Blair told Bethesda Beat in November when he first launched his campaign that he didn’t consider himself a co-founder of the group. At the time, he said he previously contributed money to the group and spent time with its members.

Manatos declined to say how much Blair contributed to Empower Montgomery or why his name and signature appeared on the 2016 mailer from the group.

Nulsen said Blair previously was among 30 businessmen who supported the nonprofit financially in 2016. He also declined to say how much Blair donated.

“He had concerns over the business climate, which was the reason for Empower Montgomery being established,” Nulsen said. “His involvement ended in 2016 … his support was not extraordinary compared to anyone else’s.”

Nulsen added the group is not backing any specific candidate in the 2018 county executive race.

Empower Montgomery has played an outsize role in this year’s election. The group funded a study by the Sage Policy Group that described the county’s economy as “in a downward fiscal spiral” and contended the way to correct it is by creating a pro-business attitude in county government, developing more housing stock and increasing support for economic development programs.

That study was later cited heavily by The Washington Post when it endorsed David Blair for Montgomery County executive. After linking to a report about the Empower Montgomery-funded study and summarizing it, the Post’s editorial board wrote, “The central question is which of the candidates for county executive is most capable of juicing a sluggish commercial environment …” and answered the question by endorsing Blair.

Blair has since used the paper’s endorsement in nearly all of his television advertising, mailers and yard signs to promote his candidacy.

However, county officials, including County Executive Ike Leggett, pushed back against the study by saying it cherry-picked certain statistics to paint a bleak picture of the county’s economy. Leggett instead pointed to the county’s AAA bond rating, low unemployment and similar office vacancy rates to neighboring jurisdictions as signs that the local economy is healthy.

“The purpose of the report is to frighten voters into the belief that there is a crisis in our local economy,” Leggett said in April. He added that he believed Empower Montgomery was trying to convince voters to “more fully embrace business-oriented candidates” in Tuesday’s primary.

“Yes, the economic performance of Montgomery County has become an issue in this election as it should be,” Nulsen said about the response to the study.

Empower Montgomery’s 2016 Form 990 filed with the IRS lists Nulsen, Bruch, Minkoff Development Corp. President Paul Chod, former Southern Management Corp. Chairman David Hillman and Miller & Long Construction CEO Brett McMahon as among its officers. The nonprofit reported taking in $120,000 that year.

Blair was not listed as an officer in the group’s 2014, 2015 or 2016 IRS filings reviewed by Bethesda Beat.

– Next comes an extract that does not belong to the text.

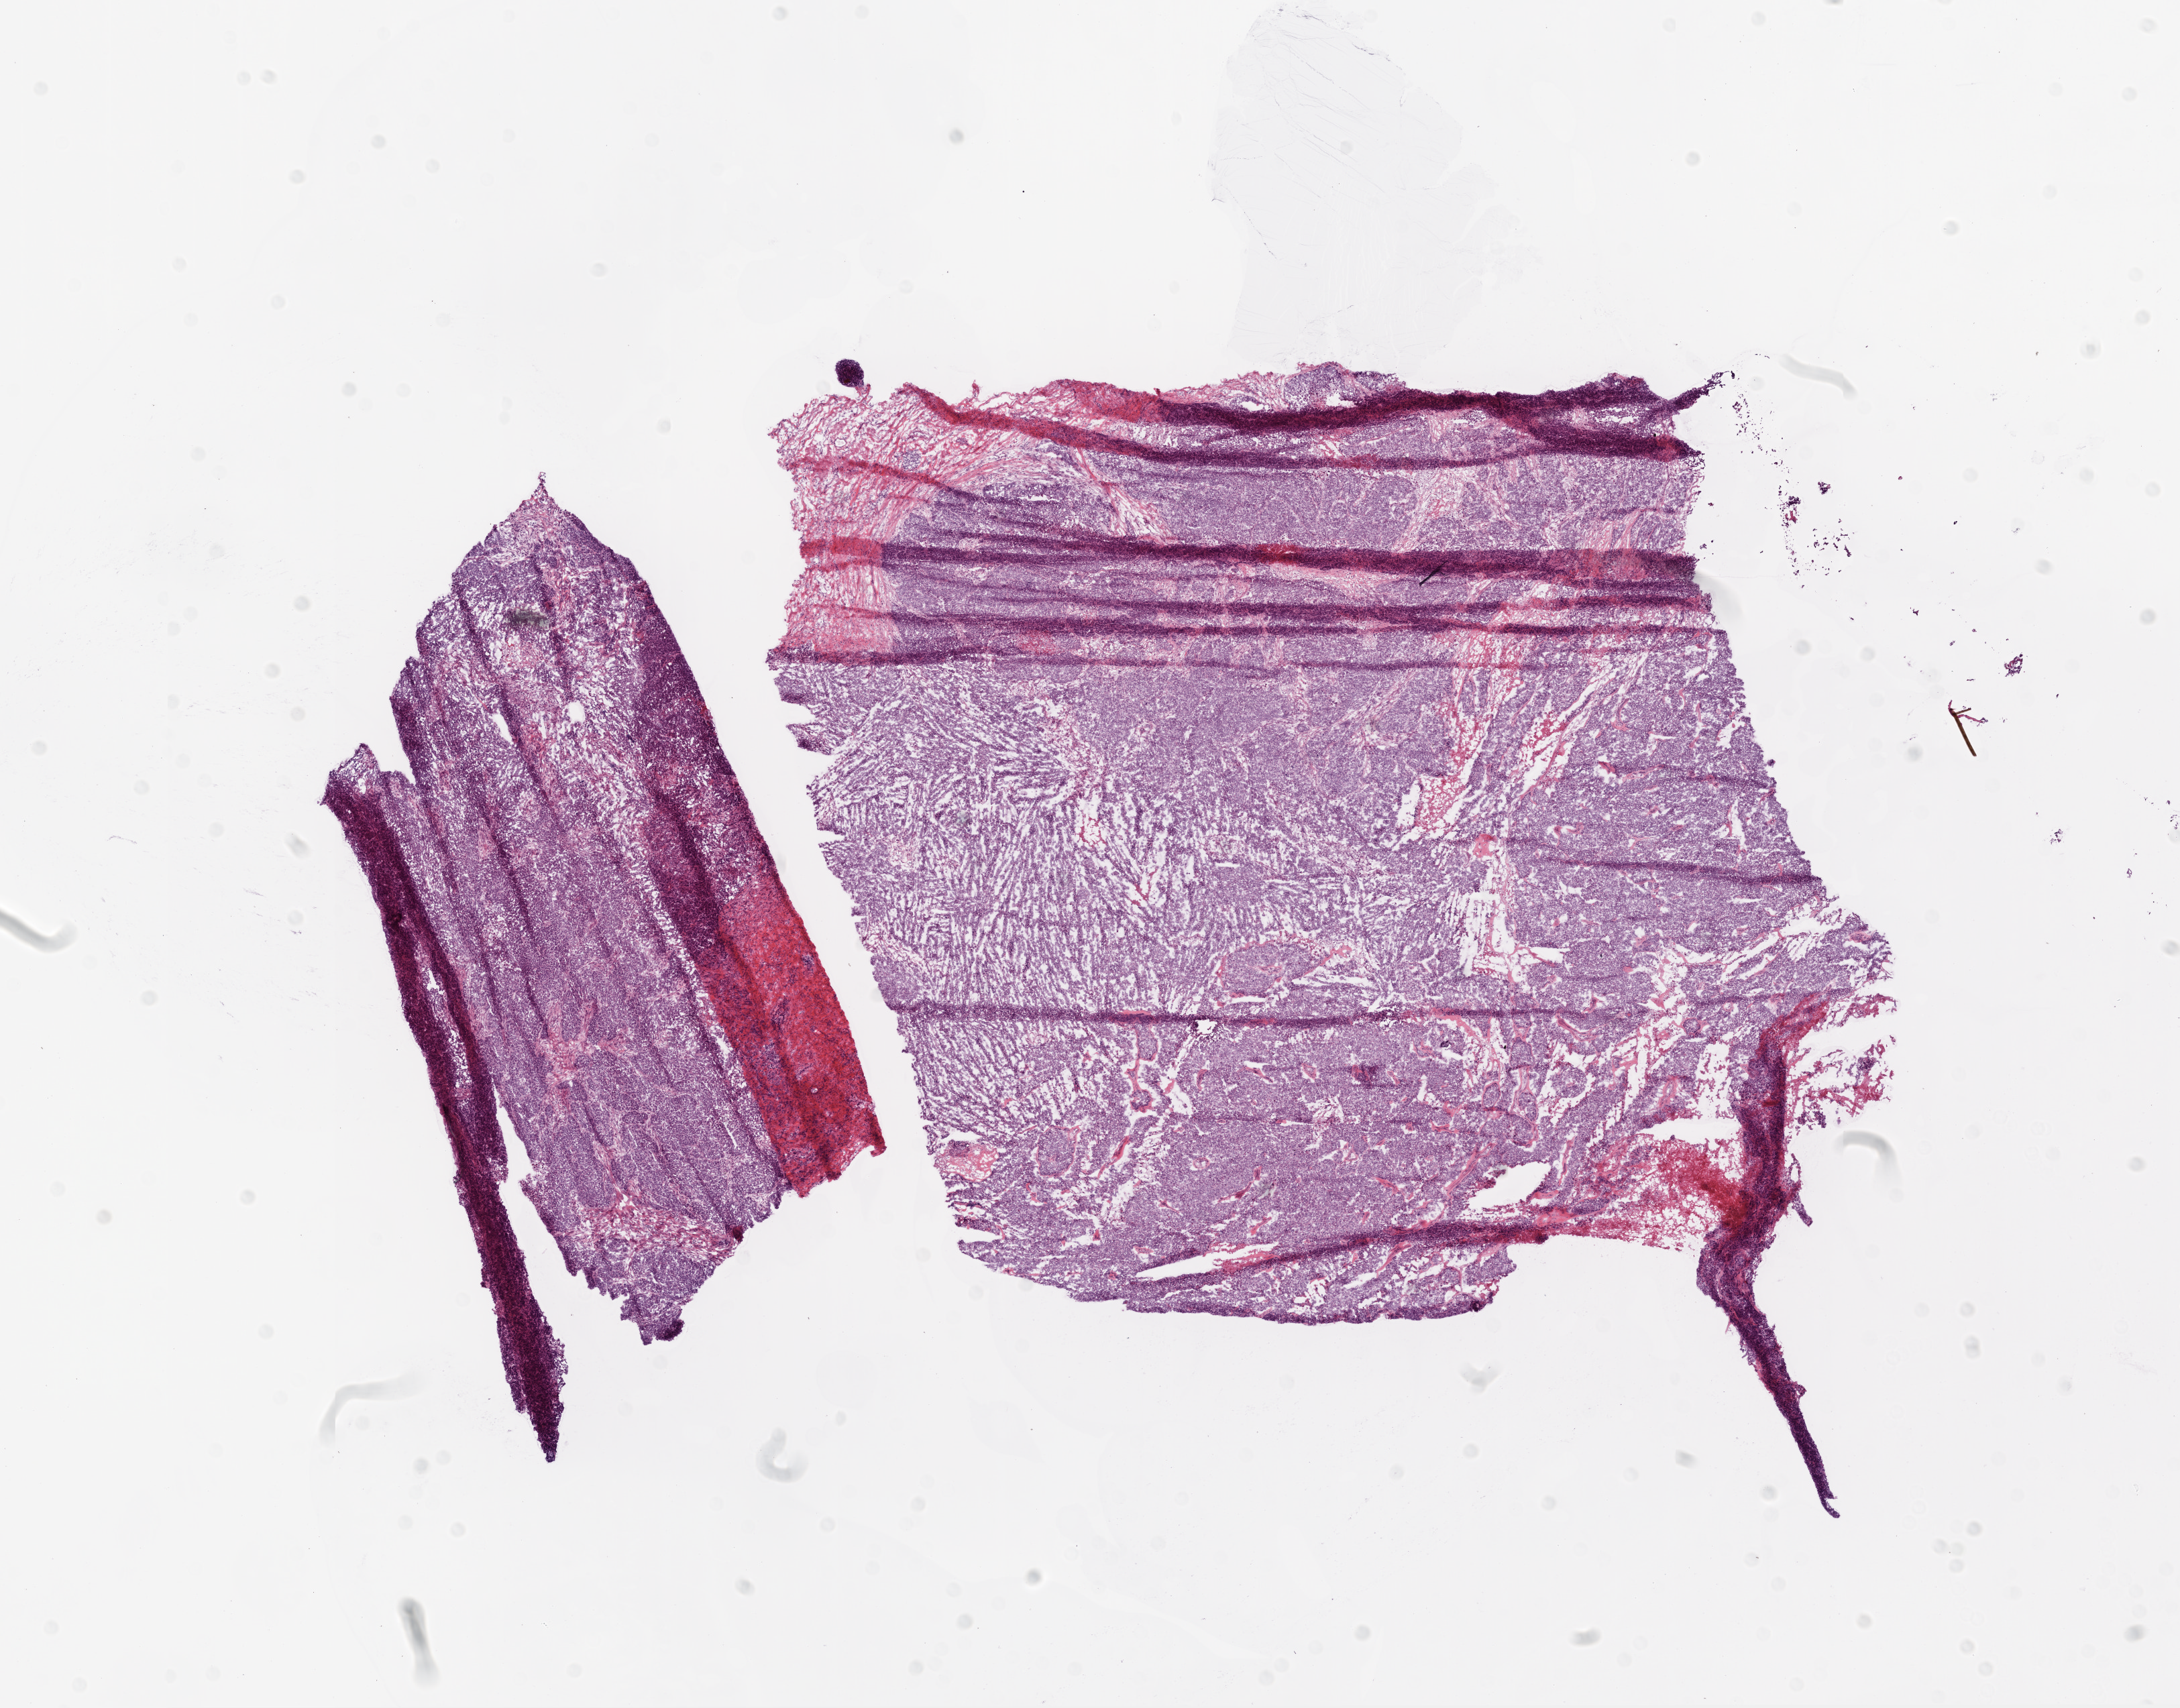
Whole-slide histology image, Hematoxylin and eosin (H&E) stained, shown as a low-resolution overview of the whole scanned area (about 13.0 x 10.2 mm); frozen section from the bottom of the tissue portion; ovary, primary tumour sample. Female patient; age at initial diagnosis 67 years. Histologic grade: G3 (poorly differentiated). Pathologist review of this section (percent, as recorded): tumour cells 79%, tumour nuclei 90%, normal cells 8%, stromal cells 5%, necrosis 8%.
FIGO stage: IIIC. Diagnosis: Serous cystadenocarcinoma, NOS. Laterality: bilateral.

Empower Montgomery filed a spending report with the Maryland Board of Elections last week that noted it received $95,000 in contributions this election cycle for election-related activities and spent about $49,000 on mailers and postage.

The contributions came almost exclusively from developers, according to the report. Potomac-based Willco contributed $40,000 directly or through LLCs and other corporate entities listed at its address. North Bethesda-based Guardian Realty Management contributed $10,000 and Southern Management Co. of Vienna contributed $20,000.